Performance State                     : P0
Clocks Throttle Reasons
    Idle                              : Active
    Applications Clocks Setting       : Not Active
    SW Power Cap                      : Not Active
    HW Slowdown                       : Not Active
        HW Thermal Slowdown           : Not Active
        HW Power Brake Slowdown       : Not Active
    Sync Boost                        : Not Active
    SW Thermal Slowdown               : Not Active
    Display Clock Setting             : Not Active

I checked prior tests and it was the same before.

Now if I understand performance states correctly, P0 means the card is at full power. Which makes sense because this is in the middle of a benchmark. And the same printout shows the 1660 clocks at, or near, their Max Hz. But somehow the clock is still “throttled” because it is “Idle”? What determines if an idle clock throttle is active?

(BTW somehow all that prior fiddling got me from 28fps to 32fps in the Deus Ex MD benchmark. So some good came from it.)

“Idle” throttling is always active, meaning powermizer is enabled vs. fixed clocking.
How many fps does glxgears report if you run it normally, i.e. locked to vsync?

__NV_PRIME_RENDER_OFFLOAD=1 glxgears
Running synchronized to the vertical refresh.
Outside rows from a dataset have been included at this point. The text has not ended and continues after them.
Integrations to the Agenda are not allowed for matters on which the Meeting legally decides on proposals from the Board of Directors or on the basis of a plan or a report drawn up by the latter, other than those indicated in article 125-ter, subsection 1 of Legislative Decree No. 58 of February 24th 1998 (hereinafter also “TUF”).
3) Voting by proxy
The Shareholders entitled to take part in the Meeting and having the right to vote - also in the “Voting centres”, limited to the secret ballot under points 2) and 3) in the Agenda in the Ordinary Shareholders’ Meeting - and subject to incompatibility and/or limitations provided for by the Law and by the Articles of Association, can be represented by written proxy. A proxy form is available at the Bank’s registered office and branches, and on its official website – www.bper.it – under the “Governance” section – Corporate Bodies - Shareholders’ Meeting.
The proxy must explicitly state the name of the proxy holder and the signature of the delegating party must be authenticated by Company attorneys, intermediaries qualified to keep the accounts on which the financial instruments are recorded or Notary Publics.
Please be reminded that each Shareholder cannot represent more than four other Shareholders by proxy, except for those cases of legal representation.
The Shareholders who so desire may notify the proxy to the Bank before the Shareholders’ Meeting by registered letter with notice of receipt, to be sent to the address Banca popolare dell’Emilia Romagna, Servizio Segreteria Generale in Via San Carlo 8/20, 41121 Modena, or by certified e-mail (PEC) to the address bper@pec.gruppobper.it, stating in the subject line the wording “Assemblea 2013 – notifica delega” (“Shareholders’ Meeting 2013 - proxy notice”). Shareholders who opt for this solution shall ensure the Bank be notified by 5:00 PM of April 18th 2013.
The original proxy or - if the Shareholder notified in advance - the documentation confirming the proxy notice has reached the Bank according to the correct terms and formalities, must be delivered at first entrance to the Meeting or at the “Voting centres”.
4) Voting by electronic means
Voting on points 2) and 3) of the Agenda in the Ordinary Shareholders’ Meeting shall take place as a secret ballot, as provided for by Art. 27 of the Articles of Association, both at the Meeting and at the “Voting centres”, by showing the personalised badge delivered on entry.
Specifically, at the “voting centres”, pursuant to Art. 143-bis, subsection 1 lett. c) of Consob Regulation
The framerate should be
approximately the same as the monitor refresh rate.
12856 frames in 5.0 seconds = 2571.128 FPS
14342 frames in 5.0 seconds = 2868.393 FPS
32422 frames in 5.0 seconds = 6484.275 FPS

The final measurement was after the terminal window covered the glxgears window.

Edit (4/20/21)
Poking around I noticed something that may be wrong.

xrandr --listproviders
Providers: number : 2
Provider 0: id: 0x1b8 cap: 0x1, Source Output crtcs: 2 outputs: 3 associated providers: 0 name:NVIDIA-0
Provider 1: id: 0x35f cap: 0x2, Sink Output crtcs: 4 outputs: 7 associated providers: 0 name:NVIDIA-G0

I have tried to change this but…

xrandr --setprovideroffloadsink 1 0
X Error of failed request: BadValue (integer parameter out of range for operation)
Major opcode of failed request: 139 (RANDR)
Minor opcode of failed request: 34 (RRSetProviderOffloadSink)
Value in failed request: 0x35f
Serial number of failed request: 16
Current serial number in output stream: 17

Ok.
I had hoped my next post would be to report success. I have spent a lot of time working on this on my own. There have been many dead ends.
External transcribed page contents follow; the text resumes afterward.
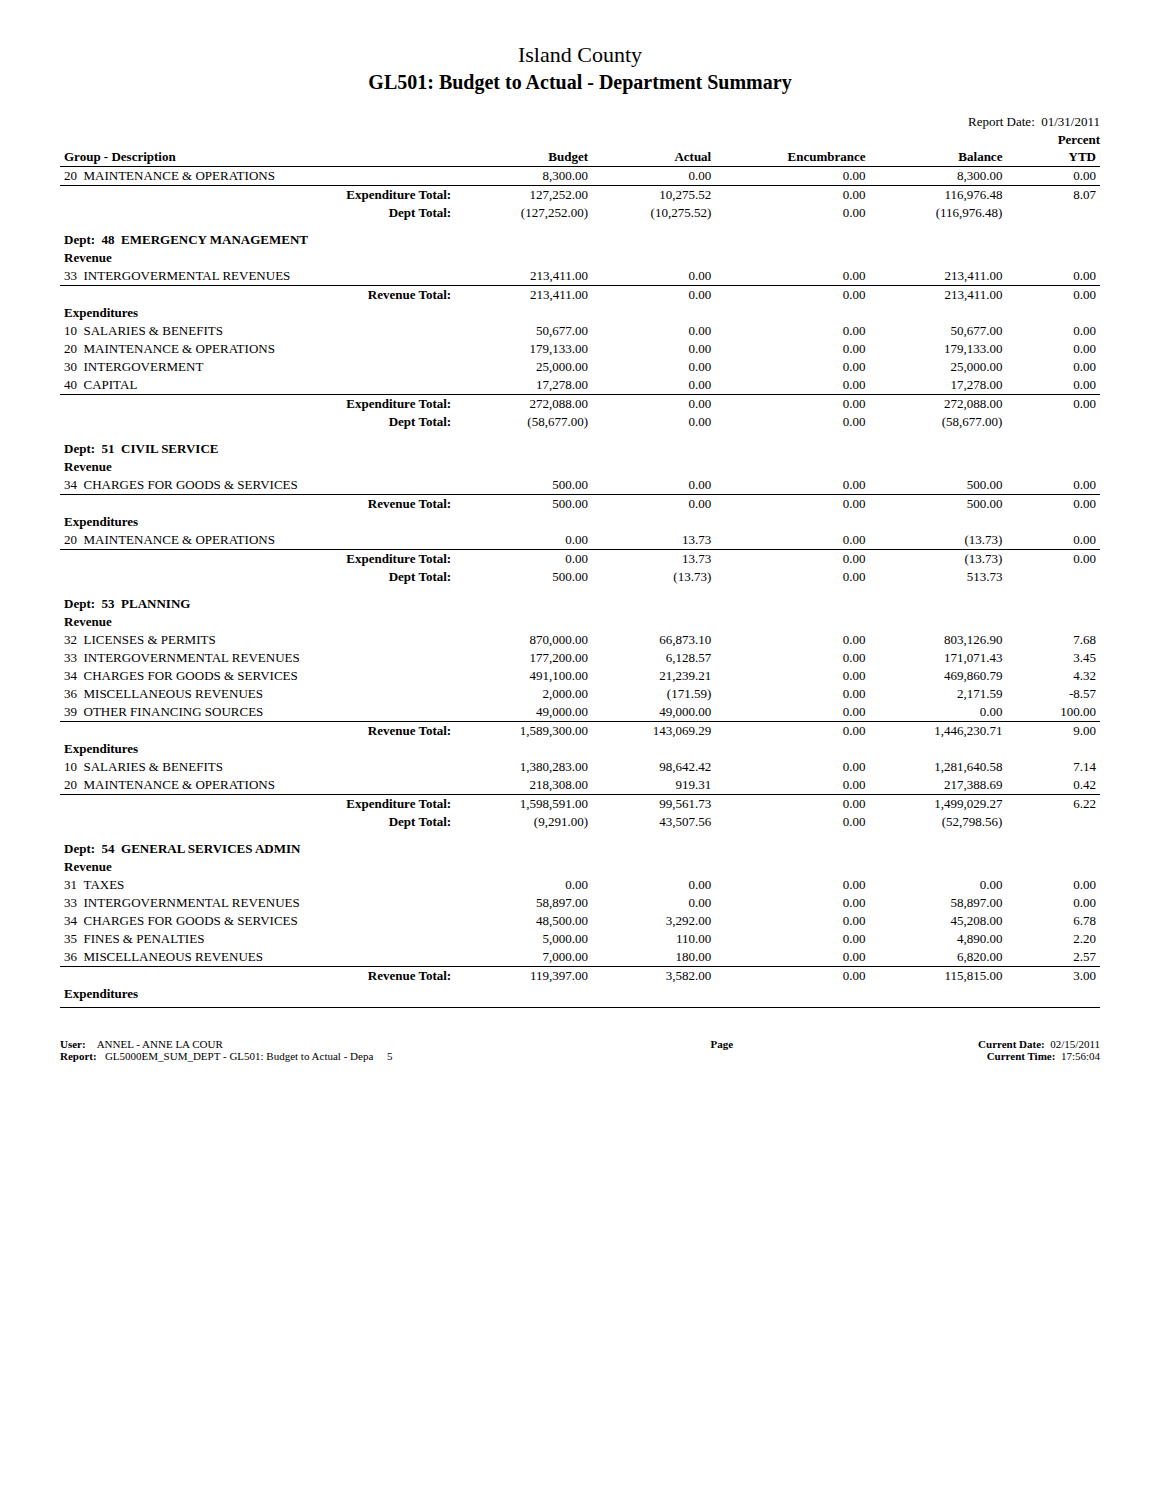Island County
GL501: Budget to Actual - Department Summary
Report Date: 01/31/2011
Percent
| Group - Description | Budget | Actual | Encumbrance | Balance | YTD |
| --- | --- | --- | --- | --- | --- |
| 20 MAINTENANCE & OPERATIONS | 8,300.00 | 0.00 | 0.00 | 8,300.00 | 0.00 |
| Expenditure Total: | 127,252.00 | 10,275.52 | 0.00 | 116,976.48 | 8.07 |
| Dept Total: | (127,252.00) | (10,275.52) | 0.00 | (116,976.48) | |
| Dept: 48 EMERGENCY MANAGEMENT |
| Revenue |
| 33 INTERGOVERMENTAL REVENUES | 213,411.00 | 0.00 | 0.00 | 213,411.00 | 0.00 |
| Revenue Total: | 213,411.00 | 0.00 | 0.00 | 213,411.00 | 0.00 |
| Expenditures |
| 10 SALARIES & BENEFITS | 50,677.00 | 0.00 | 0.00 | 50,677.00 | 0.00 |
| 20 MAINTENANCE & OPERATIONS | 179,133.00 | 0.00 | 0.00 | 179,133.00 | 0.00 |
| 30 INTERGOVERMENT | 25,000.00 | 0.00 | 0.00 | 25,000.00 | 0.00 |
| 40 CAPITAL | 17,278.00 | 0.00 | 0.00 | 17,278.00 | 0.00 |
| Expenditure Total: | 272,088.00 | 0.00 | 0.00 | 272,088.00 | 0.00 |
| Dept Total: | (58,677.00) | 0.00 | 0.00 | (58,677.00) | |
| Dept: 51 CIVIL SERVICE |
| Revenue |
| 34 CHARGES FOR GOODS & SERVICES | 500.00 | 0.00 | 0.00 | 500.00 | 0.00 |
| Revenue Total: | 500.00 | 0.00 | 0.00 | 500.00 | 0.00 |
| Expenditures |
| 20 MAINTENANCE & OPERATIONS | 0.00 | 13.73 | 0.00 | (13.73) | 0.00 |
| Expenditure Total: | 0.00 | 13.73 | 0.00 | (13.73) | 0.00 |
| Dept Total: | 500.00 | (13.73) | 0.00 | 513.73 | |
| Dept: 53 PLANNING |
| Revenue |
| 32 LICENSES & PERMITS | 870,000.00 | 66,873.10 | 0.00 | 803,126.90 | 7.68 |
| 33 INTERGOVERNMENTAL REVENUES | 177,200.00 | 6,128.57 | 0.00 | 171,071.43 | 3.45 |
| 34 CHARGES FOR GOODS & SERVICES | 491,100.00 | 21,239.21 | 0.00 | 469,860.79 | 4.32 |
| 36 MISCELLANEOUS REVENUES | 2,000.00 | (171.59) | 0.00 | 2,171.59 | -8.57 |
| 39 OTHER FINANCING SOURCES | 49,000.00 | 49,000.00 | 0.00 | 0.00 | 100.00 |
| Revenue Total: | 1,589,300.00 | 143,069.29 | 0.00 | 1,446,230.71 | 9.00 |
| Expenditures |
| 10 SALARIES & BENEFITS | 1,380,283.00 | 98,642.42 | 0.00 | 1,281,640.58 | 7.14 |
| 20 MAINTENANCE & OPERATIONS | 218,308.00 | 919.31 | 0.00 | 217,388.69 | 0.42 |
| Expenditure Total: | 1,598,591.00 | 99,561.73 | 0.00 | 1,499,029.27 | 6.22 |
| Dept Total: | (9,291.00) | 43,507.56 | 0.00 | (52,798.56) | |
| Dept: 54 GENERAL SERVICES ADMIN |
| Revenue |
| 31 TAXES | 0.00 | 0.00 | 0.00 | 0.00 | 0.00 |
| 33 INTERGOVERNMENTAL REVENUES | 58,897.00 | 0.00 | 0.00 | 58,897.00 | 0.00 |
| 34 CHARGES FOR GOODS & SERVICES | 48,500.00 | 3,292.00 | 0.00 | 45,208.00 | 6.78 |
| 35 FINES & PENALTIES | 5,000.00 | 110.00 | 0.00 | 4,890.00 | 2.20 |
| 36 MISCELLANEOUS REVENUES | 7,000.00 | 180.00 | 0.00 | 6,820.00 | 2.57 |
| Revenue Total: | 119,397.00 | 3,582.00 | 0.00 | 115,815.00 | 3.00 |
| Expenditures |
User: ANNEL - ANNE LA COUR
Report: GL5000EM_SUM_DEPT - GL501: Budget to Actual - Depa 5
Page
Current Date: 02/15/2011
Current Time: 17:56:04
I need a question answered.
According to ‘nvidia-smi -q’, on the 1660 TI, the maximum clock speed of the memory is 6001Mhz. But according to the advertised specs the speed should be 12000Mhz on the GDDR6 memory.
This would fit with the GPU usage hovering in the 50% range during benchmarks.
Now I understand that the advertised specs are probably the “effective speed” because of GDDR quirks and marketing.
My question is, does ‘nvidia-smi -q’ show the effective memory clock speed or the actual memory clock speed?